From that competition, students are qualified and selected to participate in the national GOL finals. Since learning that they would be competing at nationals, Wielgosh and Doro have been helping with students in fall semester chainsaw class. Kaltenberg says the class also works with Ken Lallemont and Nathan Stanford of Timber Resources, LLC, which offers certification students in the class for the first two levels of the GOL series.

According to the GOL website, GOL is a premier timber harvesting training program in the United States, offering hands on training in a competitive environment and four levels of training.
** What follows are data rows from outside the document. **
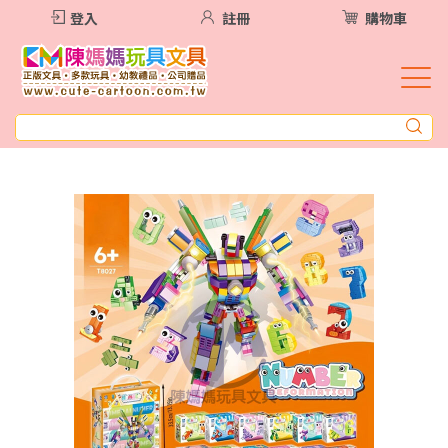
登入
註冊
購物車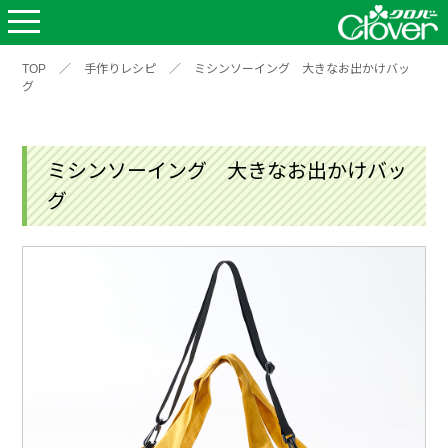
TOP
／
手作りレシピ
／
ミシンソーイング 大きなお出かけバッ
グ
ミシンソーイング 大きなお出かけバッ
グ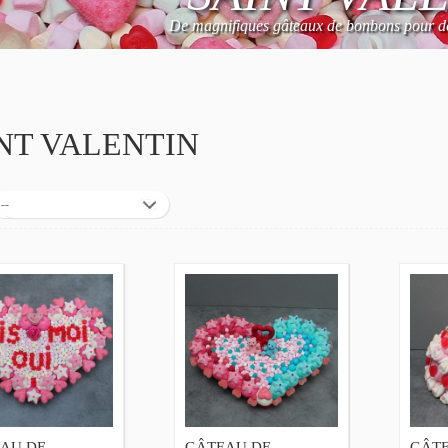
De magnifiques
gâteaux de bonbons
pour dé
NT VALENTIN
--
AU DE
GÂTEAU DE
GÂT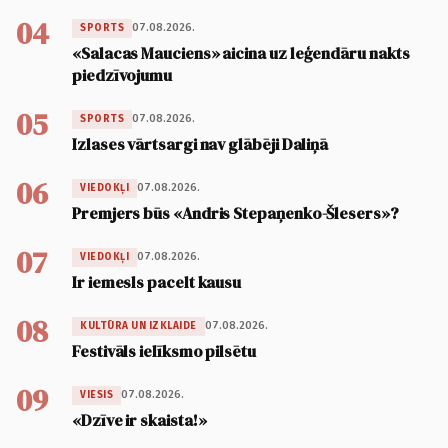
04
07.08.2026.
SPORTS
«Salacas Mauciens» aicina uz leģendāru nakts
piedzīvojumu
05
07.08.2026.
SPORTS
Izlases vārtsargi nav glābēji Daliņā
06
07.08.2026.
VIEDOKĻI
Premjers būs «Andris Stepaņenko-Šlesers»?
07
07.08.2026.
VIEDOKĻI
Ir iemesls pacelt kausu
08
07.08.2026.
KULTŪRA UN IZKLAIDE
Festivāls ielīksmo pilsētu
09
07.08.2026.
VIESIS
«Dzīve ir skaista!»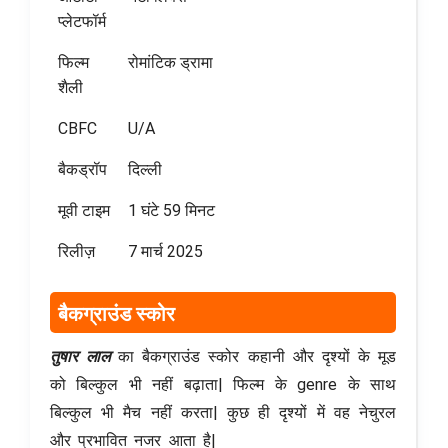
प्लेटफॉर्म
फिल्म
रोमांटिक ड्रामा
शैली
CBFC
U/A
बैकड्रॉप
दिल्ली
मूवी टाइम
1 घंटे 59 मिनट
रिलीज़
7 मार्च 2025
बैकग्राउंड स्कोर
तुषार लाल
का बैकग्राउंड स्कोर कहानी और दृश्यों के मूड
को बिल्कुल भी नहीं बढ़ाता| फिल्म के genre के साथ
बिल्कुल भी मैच नहीं करता| कुछ ही दृश्यों में वह नेचुरल
और प्रभावित नजर आता है|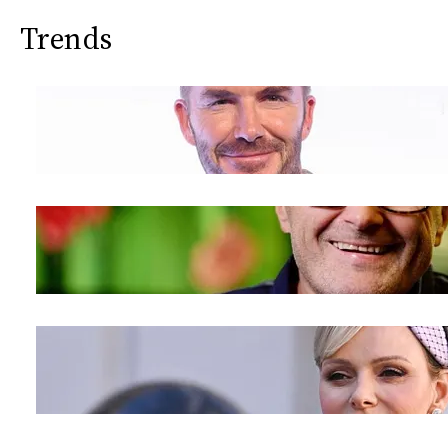
CONSIGLIA
Trends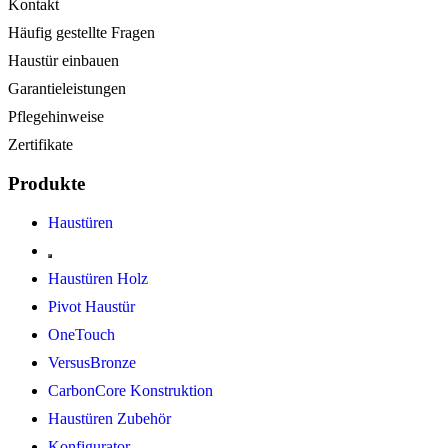
Kontakt
Häufig gestellte Fragen
Haustür einbauen
Garantieleistungen
Pflegehinweise
Zertifikate
Produkte
Haustüren
Haustüren Holz
Pivot Haustür
OneTouch
VersusBronze
CarbonCore Konstruktion
Haustüren Zubehör
Konfigurator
This hands-on experience is very useful for students who may be working with chainsaws in their internships or entry-level jobs, and the course qualifies as a direct elective for conservation majors, says Kaltenberg, who also offers a complementary course, Wildfire Fighting, in the spring semester.

Wielgosh and Doro are both senior horticulture majors and said that the course has been worthwhile, not only in preparing for competition but for their career plans as well. Doro, who was the only female in the GOL competition this year, says that she wanted to learn about chainsaw operation and the class was her first experience in it. Female students typically make up about one-third of the chainsaw class, says Kaltenberg.

In the competition, Doro was the only individual to get a perfect score for an event. She successfully performed the spring pole, where she used a learned technique to accurately release the tension of a bent-over sapling. Wielgosh considers chainsaw operation as one of his hobbies and, as part of his preparation for the contest, he has been helping to clear and clean up some forested land in the River Falls area.

Wielgosh also said that he has a lot of respect for cooperating professionals who put on the event and were always helpful and willing to share their knowledge. He took his lead by scoring the highest in the felling of a tree. In the felling event, contestants must execute a felling plan that will allow the target attached to the top of a tree to hit a target stake placed on the ground by the contestant.

Other events in the competition included the speed-cut, bore-cut, precision stump, big stump and bucking.

The GOL National Competition has just been revived after taking a year hiatus, said Kaltenberg. Dolmar, the maker of the first gasoline-powered chainsaw, is the new sponsor of the event. With transitions being made, Kaltenberg said he expects to see increased growth of the event and competition in the future.